Love all, trust a few, do wrong to none.
– William Shakespeare

Jew of the Week: Krystyna Skarbek

The Original ‘Bond Girl’

Secret Agent Krystyna Skarbek - the inspiration for James Bond's Vesper Lynd

Secret Agent Krystyna Skarbek – the inspiration for James Bond’s Vesper Lynd

Maria Krystyna Janina Skarbek (1908-1952) was born in Poland to a Catholic father and a Jewish mother from a wealthy family. From a young age, Maria enjoyed horse-back riding, skiing, and extreme physical activities. At 22, her father died and her mother’s family wealth ran out. Skarbek got a job in a Fiat dealership but fell ill from the fumes. To regain her health, she returned to the slopes and spent the majority of her time skiing and hiking. With the outbreak of World War II, Skarbek fled to London and enlisted in the British Army. She found her way into the Secret Intelligence Service and was sent to Hungary for “espionage, reconnaissance and sabotage”. From there she re-entered Poland by hiking across the mountainous border.
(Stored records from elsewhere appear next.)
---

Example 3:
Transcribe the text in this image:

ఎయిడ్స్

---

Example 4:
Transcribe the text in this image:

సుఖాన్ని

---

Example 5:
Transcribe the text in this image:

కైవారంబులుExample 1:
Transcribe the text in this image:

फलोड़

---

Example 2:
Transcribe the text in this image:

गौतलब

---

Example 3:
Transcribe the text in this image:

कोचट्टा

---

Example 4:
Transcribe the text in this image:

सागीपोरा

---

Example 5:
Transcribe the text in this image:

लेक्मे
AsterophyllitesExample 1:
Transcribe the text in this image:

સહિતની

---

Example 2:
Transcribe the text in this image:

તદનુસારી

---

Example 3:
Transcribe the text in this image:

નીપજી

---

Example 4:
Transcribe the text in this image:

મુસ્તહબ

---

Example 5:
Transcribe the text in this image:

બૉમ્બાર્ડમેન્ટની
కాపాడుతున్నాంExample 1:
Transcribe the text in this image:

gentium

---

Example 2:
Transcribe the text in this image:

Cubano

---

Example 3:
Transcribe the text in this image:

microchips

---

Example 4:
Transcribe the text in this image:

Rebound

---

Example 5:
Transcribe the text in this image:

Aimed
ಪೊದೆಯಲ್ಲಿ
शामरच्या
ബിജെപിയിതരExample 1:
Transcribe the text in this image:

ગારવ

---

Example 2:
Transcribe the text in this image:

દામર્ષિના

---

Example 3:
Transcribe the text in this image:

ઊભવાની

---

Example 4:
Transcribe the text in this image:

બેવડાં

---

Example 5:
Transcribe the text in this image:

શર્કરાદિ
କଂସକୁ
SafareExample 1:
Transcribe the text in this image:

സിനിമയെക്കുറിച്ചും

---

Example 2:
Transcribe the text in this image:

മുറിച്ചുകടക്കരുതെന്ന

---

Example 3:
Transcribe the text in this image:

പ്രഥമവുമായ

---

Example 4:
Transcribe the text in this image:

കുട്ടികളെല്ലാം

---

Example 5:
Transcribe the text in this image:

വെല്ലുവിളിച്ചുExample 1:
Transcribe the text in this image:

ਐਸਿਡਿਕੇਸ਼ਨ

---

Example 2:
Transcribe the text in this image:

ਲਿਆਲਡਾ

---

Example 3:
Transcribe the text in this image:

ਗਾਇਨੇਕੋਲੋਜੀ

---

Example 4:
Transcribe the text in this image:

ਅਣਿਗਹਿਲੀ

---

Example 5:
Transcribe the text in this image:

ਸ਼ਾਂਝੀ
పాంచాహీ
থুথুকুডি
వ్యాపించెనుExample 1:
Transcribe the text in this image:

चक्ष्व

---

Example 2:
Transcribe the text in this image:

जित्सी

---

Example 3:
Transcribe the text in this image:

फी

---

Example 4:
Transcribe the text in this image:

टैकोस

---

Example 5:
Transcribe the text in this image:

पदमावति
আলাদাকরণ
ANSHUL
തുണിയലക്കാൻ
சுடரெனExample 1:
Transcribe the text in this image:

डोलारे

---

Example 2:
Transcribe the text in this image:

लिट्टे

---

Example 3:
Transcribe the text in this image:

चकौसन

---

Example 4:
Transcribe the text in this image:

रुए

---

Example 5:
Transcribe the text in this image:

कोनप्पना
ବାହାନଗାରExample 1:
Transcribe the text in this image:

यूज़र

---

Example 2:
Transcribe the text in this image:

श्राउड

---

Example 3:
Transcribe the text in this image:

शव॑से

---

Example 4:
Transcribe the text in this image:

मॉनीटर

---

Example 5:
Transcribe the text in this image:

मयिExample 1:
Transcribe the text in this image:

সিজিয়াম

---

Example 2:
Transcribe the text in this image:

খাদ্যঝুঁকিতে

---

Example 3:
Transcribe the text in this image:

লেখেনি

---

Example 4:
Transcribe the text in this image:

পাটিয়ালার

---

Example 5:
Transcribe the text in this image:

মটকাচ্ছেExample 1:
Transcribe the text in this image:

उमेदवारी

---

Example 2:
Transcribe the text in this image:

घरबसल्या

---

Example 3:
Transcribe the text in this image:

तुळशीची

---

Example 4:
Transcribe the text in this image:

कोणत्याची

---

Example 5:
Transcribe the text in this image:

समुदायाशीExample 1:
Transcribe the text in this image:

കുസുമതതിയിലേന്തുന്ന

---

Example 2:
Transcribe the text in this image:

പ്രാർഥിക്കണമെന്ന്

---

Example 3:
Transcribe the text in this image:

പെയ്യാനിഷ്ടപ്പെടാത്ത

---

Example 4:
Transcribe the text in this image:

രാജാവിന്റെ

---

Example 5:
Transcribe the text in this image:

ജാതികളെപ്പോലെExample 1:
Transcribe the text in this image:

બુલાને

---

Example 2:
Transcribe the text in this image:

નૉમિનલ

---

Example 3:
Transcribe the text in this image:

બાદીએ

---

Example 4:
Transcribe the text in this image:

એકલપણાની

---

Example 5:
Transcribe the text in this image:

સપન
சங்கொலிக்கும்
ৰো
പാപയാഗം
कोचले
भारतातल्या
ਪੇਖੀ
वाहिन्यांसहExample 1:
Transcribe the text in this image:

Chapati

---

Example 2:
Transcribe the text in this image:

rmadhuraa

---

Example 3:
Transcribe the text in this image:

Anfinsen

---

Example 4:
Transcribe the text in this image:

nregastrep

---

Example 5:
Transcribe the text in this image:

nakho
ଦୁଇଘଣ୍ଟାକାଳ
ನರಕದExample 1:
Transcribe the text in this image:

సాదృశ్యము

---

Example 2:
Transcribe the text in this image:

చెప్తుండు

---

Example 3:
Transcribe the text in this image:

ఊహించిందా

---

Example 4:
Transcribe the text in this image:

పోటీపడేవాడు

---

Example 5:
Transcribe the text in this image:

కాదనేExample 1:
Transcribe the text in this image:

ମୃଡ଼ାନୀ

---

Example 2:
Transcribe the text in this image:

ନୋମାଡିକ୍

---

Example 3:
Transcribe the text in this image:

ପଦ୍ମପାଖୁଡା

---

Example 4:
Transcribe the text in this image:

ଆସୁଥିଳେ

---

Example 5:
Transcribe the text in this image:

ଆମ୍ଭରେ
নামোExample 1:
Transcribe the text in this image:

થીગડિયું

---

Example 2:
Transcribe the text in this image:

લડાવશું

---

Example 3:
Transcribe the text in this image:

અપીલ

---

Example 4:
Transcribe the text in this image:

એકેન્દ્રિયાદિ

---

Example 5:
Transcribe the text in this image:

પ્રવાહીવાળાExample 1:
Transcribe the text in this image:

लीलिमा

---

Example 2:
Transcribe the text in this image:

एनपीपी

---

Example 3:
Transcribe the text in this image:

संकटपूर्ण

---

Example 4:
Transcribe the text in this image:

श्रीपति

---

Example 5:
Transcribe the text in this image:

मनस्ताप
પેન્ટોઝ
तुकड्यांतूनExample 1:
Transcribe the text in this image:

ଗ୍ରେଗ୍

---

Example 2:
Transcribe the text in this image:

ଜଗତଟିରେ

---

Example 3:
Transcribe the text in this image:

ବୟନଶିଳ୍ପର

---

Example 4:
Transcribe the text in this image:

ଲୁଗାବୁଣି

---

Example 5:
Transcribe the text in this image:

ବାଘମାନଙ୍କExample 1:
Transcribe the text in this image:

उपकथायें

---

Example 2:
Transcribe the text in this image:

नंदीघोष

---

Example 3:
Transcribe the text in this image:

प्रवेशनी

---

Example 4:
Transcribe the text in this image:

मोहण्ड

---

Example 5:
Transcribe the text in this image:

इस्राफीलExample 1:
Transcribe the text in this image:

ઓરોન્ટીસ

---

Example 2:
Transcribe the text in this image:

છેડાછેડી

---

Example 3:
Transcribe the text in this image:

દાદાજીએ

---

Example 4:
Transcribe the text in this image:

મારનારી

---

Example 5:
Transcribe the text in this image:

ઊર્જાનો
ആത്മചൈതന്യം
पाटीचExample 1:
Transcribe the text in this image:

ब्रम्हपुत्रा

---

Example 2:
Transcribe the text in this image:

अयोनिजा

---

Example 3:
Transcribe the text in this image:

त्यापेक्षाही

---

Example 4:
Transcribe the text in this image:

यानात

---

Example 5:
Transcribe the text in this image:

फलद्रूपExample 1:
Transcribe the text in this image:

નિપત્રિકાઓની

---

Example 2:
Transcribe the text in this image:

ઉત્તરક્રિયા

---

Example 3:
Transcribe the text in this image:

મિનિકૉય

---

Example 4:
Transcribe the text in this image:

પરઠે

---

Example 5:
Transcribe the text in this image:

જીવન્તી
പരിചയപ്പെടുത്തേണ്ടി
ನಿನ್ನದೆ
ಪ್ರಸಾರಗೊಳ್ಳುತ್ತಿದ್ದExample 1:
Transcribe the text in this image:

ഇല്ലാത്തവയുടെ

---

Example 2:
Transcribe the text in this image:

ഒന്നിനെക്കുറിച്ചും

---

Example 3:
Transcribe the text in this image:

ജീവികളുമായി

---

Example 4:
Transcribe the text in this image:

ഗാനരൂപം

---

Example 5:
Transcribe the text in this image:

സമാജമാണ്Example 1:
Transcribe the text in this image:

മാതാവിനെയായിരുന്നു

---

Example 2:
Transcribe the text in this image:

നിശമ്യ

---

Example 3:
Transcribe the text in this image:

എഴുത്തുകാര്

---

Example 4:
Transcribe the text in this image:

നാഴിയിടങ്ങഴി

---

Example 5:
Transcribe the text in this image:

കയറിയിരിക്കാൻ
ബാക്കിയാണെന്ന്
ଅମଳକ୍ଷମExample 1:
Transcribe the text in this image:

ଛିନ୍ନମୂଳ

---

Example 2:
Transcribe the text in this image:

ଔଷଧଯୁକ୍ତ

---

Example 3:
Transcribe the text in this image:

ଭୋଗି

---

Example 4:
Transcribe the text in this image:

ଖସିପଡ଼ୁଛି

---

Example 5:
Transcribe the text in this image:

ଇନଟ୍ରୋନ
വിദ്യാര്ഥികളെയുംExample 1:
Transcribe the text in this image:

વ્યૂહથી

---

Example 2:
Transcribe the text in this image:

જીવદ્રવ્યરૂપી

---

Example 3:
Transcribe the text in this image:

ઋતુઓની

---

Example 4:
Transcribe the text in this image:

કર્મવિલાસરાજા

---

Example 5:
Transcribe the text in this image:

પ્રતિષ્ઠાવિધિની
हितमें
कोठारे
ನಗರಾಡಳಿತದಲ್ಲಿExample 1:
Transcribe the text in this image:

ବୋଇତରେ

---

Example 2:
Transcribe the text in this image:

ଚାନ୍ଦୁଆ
Skarbek first attempted to save her mother from the Nazis, but her mother refused to leave and was killed in a camp. Skarbek’s main work was to organize the transfer of vital intelligence reports out of Warsaw to the SIS. (One of these correctly revealed Germany’s planned invasion of the USSR, of critical importance to the Allied victory). She also assisted in smuggling weapons and exfiltrating key military personnel. Arrested by the Gestapo in 1941, Skarbek bit her own tongue until it bled, then pretended to have virulent tuberculosis and used the cover to escape her captivity. She made her way through the Balkans to Turkey, then to the SIS headquarters in Egypt. Upon arrival, she was suspected of being a counter-spy secretly working for the Germans! Thankfully, she cleared her name and returned to work. In 1944 she was posted in France under the name ‘Madame Pauline’. Here were some of her most infamous missions, including demolishing bridges and infiltrating a Nazi prison to save her commanding officer. After the war she was awarded with an Officer of the Order of the British Empire and France’s Croix de Guerre. However, she was dismissed from service with only a month’s salary and left alone in Cairo. She slowly rebuilt her life as Christine Granville. Sadly, in 1952 she was assassinated in a hotel room. Skarbek’s story inspired Vesper Lynd, the original ‘Bond Girl’ in Ian Fleming’s first 007 story Casino Royale. Many consider her Britain’s first female secret agent.

Words of the Week

God transforms spirituality into physicality; the Jew makes physical things spiritual.